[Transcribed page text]
'''

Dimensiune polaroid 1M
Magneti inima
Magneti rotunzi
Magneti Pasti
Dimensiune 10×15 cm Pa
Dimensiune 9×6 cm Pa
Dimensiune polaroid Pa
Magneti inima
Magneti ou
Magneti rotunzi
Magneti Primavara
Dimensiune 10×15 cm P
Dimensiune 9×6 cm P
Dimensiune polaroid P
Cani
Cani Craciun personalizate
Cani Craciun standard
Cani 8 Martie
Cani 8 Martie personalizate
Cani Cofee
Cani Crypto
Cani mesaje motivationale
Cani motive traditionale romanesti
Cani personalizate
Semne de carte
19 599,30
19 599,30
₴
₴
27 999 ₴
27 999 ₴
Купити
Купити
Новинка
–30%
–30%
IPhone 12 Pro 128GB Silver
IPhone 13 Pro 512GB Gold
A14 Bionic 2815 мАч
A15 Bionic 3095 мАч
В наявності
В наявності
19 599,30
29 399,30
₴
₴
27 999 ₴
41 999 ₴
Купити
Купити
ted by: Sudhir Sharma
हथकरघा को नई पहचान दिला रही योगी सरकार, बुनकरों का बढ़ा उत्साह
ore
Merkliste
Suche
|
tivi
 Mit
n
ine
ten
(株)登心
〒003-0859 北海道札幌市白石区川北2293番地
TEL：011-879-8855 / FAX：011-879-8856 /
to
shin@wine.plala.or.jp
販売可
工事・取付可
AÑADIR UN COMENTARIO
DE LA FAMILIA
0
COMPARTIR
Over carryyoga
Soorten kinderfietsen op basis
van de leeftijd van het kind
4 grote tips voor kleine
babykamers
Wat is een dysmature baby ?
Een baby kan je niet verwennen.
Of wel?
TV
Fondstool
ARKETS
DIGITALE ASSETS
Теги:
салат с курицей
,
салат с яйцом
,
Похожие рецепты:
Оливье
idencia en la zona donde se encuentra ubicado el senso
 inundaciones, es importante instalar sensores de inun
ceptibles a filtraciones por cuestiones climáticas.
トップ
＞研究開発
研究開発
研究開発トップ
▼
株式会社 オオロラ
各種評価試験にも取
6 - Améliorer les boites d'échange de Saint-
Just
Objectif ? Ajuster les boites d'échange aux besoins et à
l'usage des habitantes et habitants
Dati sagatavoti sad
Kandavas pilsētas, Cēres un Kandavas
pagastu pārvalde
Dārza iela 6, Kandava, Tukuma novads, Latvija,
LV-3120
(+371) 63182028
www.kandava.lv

'''

Rewrite all of the records, swapping every "Magneti" for "Magneți" and leaving everything else the same.

• **Result below**
Dimensiune polaroid 1M
Magneți inima
Magneți rotunzi
Magneți Pasti
Dimensiune 10×15 cm Pa
Dimensiune 9×6 cm Pa
Dimensiune polaroid Pa
Magneți inima
Magneți ou
Magneți rotunzi
Magneți Primavara
Dimensiune 10×15 cm P
Dimensiune 9×6 cm P
Dimensiune polaroid P
Cani
Cani Craciun personalizate
Cani Craciun standard
Cani 8 Martie
Cani 8 Martie personalizate
Cani Cofee
Cani Crypto
Cani mesaje motivationale
Cani motive traditionale romanesti
Cani personalizate
Semne de carte
19 599,30
19 599,30
₴
₴
27 999 ₴
27 999 ₴
Купити
Купити
Новинка
–30%
–30%
IPhone 12 Pro 128GB Silver
IPhone 13 Pro 512GB Gold
A14 Bionic 2815 мАч
A15 Bionic 3095 мАч
В наявності
В наявності
19 599,30
29 399,30
₴
₴
27 999 ₴
41 999 ₴
Купити
Купити
ted by: Sudhir Sharma
हथकरघा को नई पहचान दिला रही योगी सरकार, बुनकरों का बढ़ा उत्साह
ore
Merkliste
Suche
|
tivi
 Mit
n
ine
ten
(株)登心
〒003-0859 北海道札幌市白石区川北2293番地
TEL：011-879-8855 / FAX：011-879-8856 /
to
shin@wine.plala.or.jp
販売可
工事・取付可
AÑADIR UN COMENTARIO
DE LA FAMILIA
0
COMPARTIR
Over carryyoga
Soorten kinderfietsen op basis
van de leeftijd van het kind
4 grote tips voor kleine
babykamers
Wat is een dysmature baby ?
Een baby kan je niet verwennen.
Of wel?
TV
Fondstool
ARKETS
DIGITALE ASSETS
Теги:
салат с курицей
,
салат с яйцом
,
Похожие рецепты:
Оливье
idencia en la zona donde se encuentra ubicado el senso
 inundaciones, es importante instalar sensores de inun
ceptibles a filtraciones por cuestiones climáticas.
トップ
＞研究開発
研究開発
研究開発トップ
▼
株式会社 オオロラ
各種評価試験にも取
6 - Améliorer les boites d'échange de Saint-
Just
Objectif ? Ajuster les boites d'échange aux besoins et à
l'usage des habitantes et habitants
Dati sagatavoti sad
Kandavas pilsētas, Cēres un Kandavas
pagastu pārvalde
Dārza iela 6, Kandava, Tukuma novads, Latvija,
LV-3120
(+371) 63182028
www.kandava.lv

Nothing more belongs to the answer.